To the extent that Mr. Sanders’s supporters envisioned a path to a majority of delegates, it hinged on the assumption that he would prove strongest in the most heavily Democratic states, like New York and California.
The assumption was not consistent with the results leading to today. Mr. Sanders lost the states most similar to New York or California, like Illinois and Florida, even Massachusetts. In truth, there has been no relationship between Mr. Sanders’s strength and the Democratic leanings of a county. The stronger predictors of Mrs. Clinton’s strength were diversity and affluence — which augured well for her in New York.
In the end, Mrs. Clinton won New York thanks to big support from nonwhite and affluent voters in New York City and its suburbs.
She swept the Upper West Side, Chelsea, Brooklyn Heights and Park Slope. These places voted strongly for past liberal challengers, like Zephyr Teachout in the 2014 primary for governor, but not for Mr. Sanders.
She also swept majority black and Hispanic precincts, as she has for most of the cycle.
And she fared well in the suburbs, winning by nearly a two-to-one margin in Westchester County, where she lives.
Mrs. Clinton’s affluent and diverse coalition sets her up for a string of wins next Tuesday along the Eastern Seaboard, and later in New Jersey. After next Tuesday, Mr. Sanders could need 63 or 64 percent of the remaining delegates.
He will be hard pressed to make up this deficit. He has thrived in caucus states, but there is only one of those left: North Dakota. Mr. Sanders could win 64 percent of the vote in a couple of mostly white Western primaries, like Oregon or Montana. But he’s unlikely to win by much more. He could win in Indiana, Kentucky and West Virginia, but is not likely to do so by 64 percent.
Mr. Sanders could be competitive in California, where there are fewer black voters. But the affluence of the Bay Area and Los Angeles will hurt him there, just as it did in New York City’s liberal bastions. It is hard to imagine a two-to-one victory.
It is more likely that Mr. Sanders has reached the stage of the campaign where even feel-good victories — like repeats of his genuinely impressive win in Michigan — will leave him too far behind.The reaction to this coalition of Park Avenue and Harlem (both Spanish and Abyssinian), interestingly, is the rock on which Kevin Phillips built his "Emerging Republican Majority" nearly half-a-century ago. Because of an abiding negrophobia and resentment of the rich, Phillips predicted that the white working class would abandon the Democratic Party, something which has certainly come to pass.

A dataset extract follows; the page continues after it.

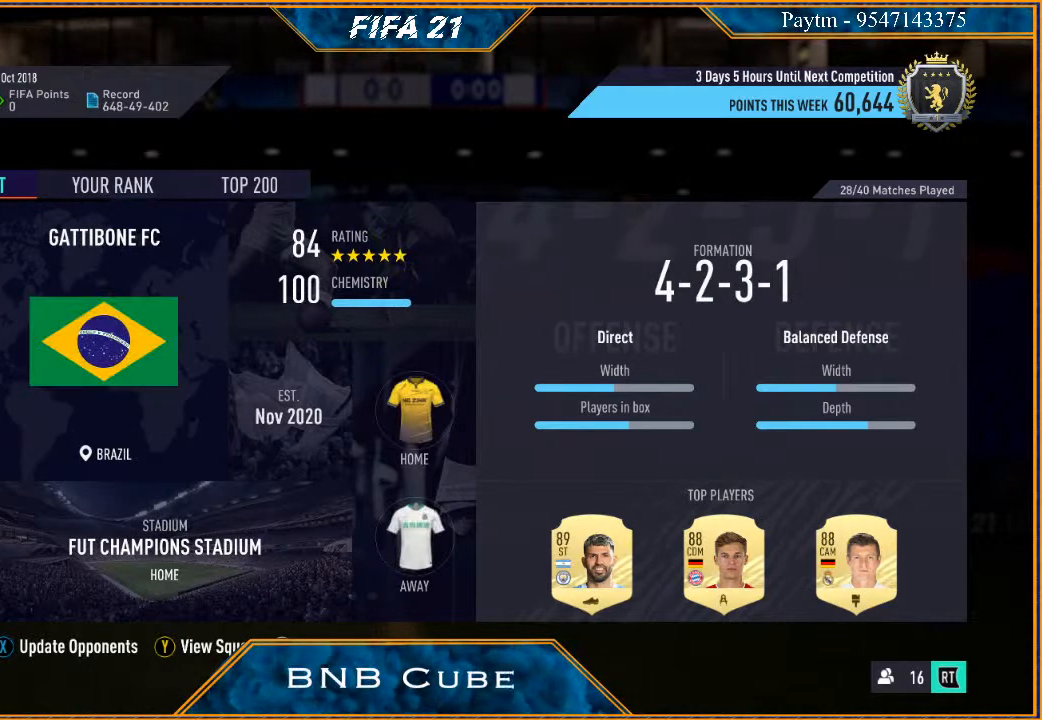
{"buttons": [], "left_stick": "center", "right_stick": "center", "events": []}
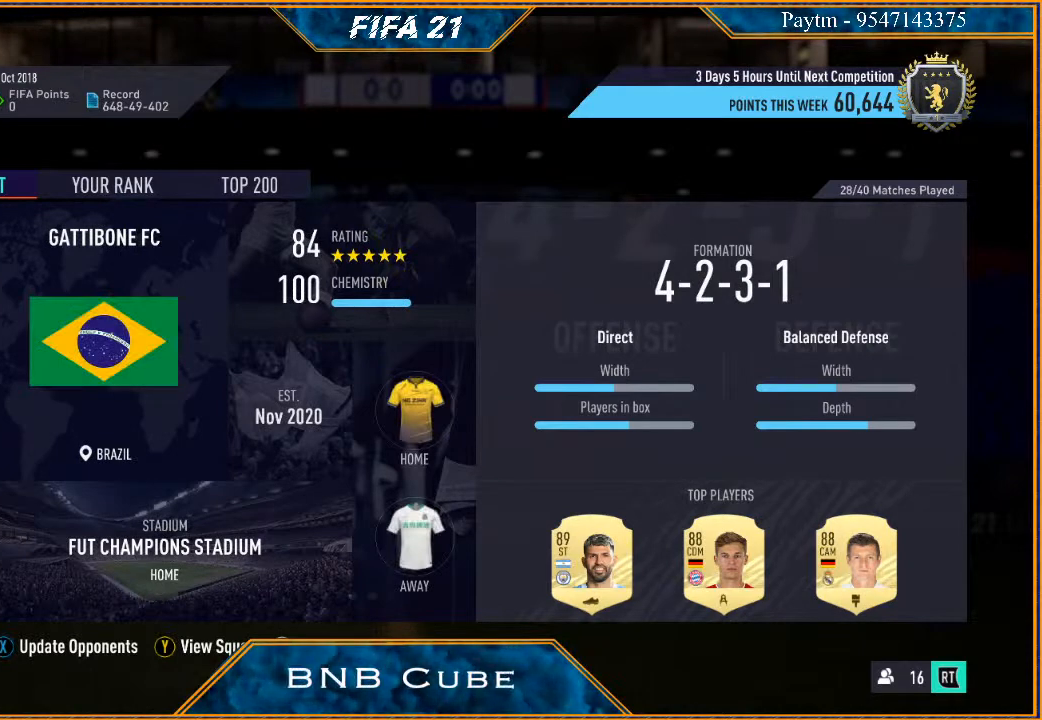
{"buttons": [], "left_stick": "center", "right_stick": "center", "events": []}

With Sanders now set to shuffle out the remainder of the primary as an ever-diminishing factor, a remaining hope we can harbor is for a destructive fight at the Republican National Convention. But this hope will be forlorn if Trump is able to replicate his Empire State performance in Pennsylvania and California since he will then likely have the requisite number of delegates to secure the nomination on the first ballot. (Nate Cohn has been talking up the importance of Indiana for Trump, "The Most Important Primary Is ... Wait, Indiana?")
In any event, the general election is shaping up to answer decisively the question, "Can old, white America triumph one last time in the form of Donald Trump?"
No, it can't. Last month proved that Trump's negatives can be driven so high that he is unelectable. Hillary will win the West Coast and East Coast. It won't be easy for her because she is a horrible candidate, but even with low turnout, affluent, educated whites voting in concert with blacks and Latinos will be too much for Trump.
So it looks like four more years of the same -- never-ending wars in the Greater Middle East; catastrophic events caused by human-induced climate change; skyrocketing inequality; et cetera. It is not sustainable. Human institutions are already breaking down.
Maybe direct action nonviolent protest will pick up now that the Bernie opiate is wearing off.